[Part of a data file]
>> Begin

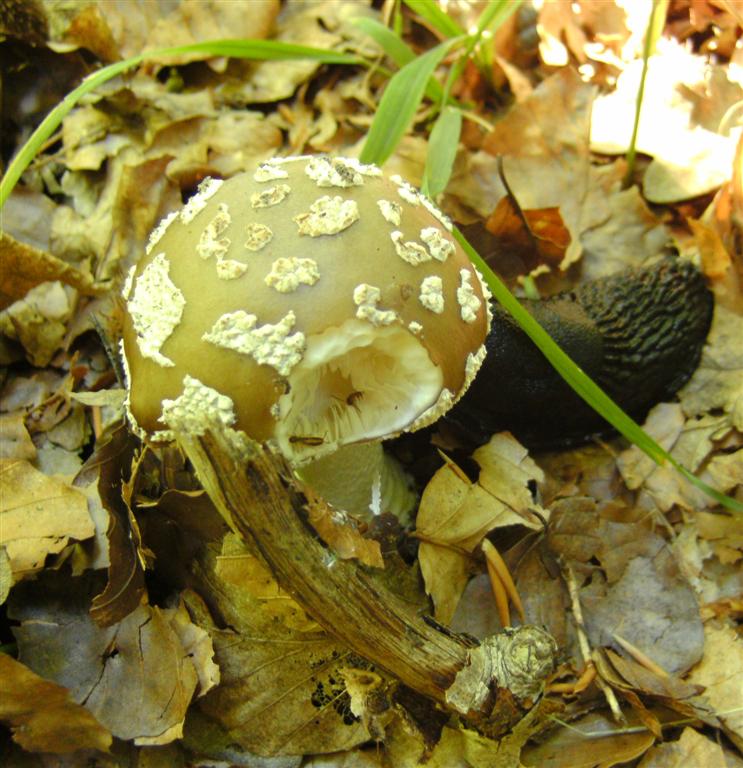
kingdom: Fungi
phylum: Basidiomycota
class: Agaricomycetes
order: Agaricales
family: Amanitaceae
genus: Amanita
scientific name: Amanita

>> End

Prompt
Reproduce the lines of every item, swapping "scientific name" for "taxon name" and leaving everything else unchanged. Omit the pictures from your answer.

Exercise solution
kingdom: Fungi
phylum: Basidiomycota
class: Agaricomycetes
order: Agaricales
family: Amanitaceae
genus: Amanita
taxon name: Amanita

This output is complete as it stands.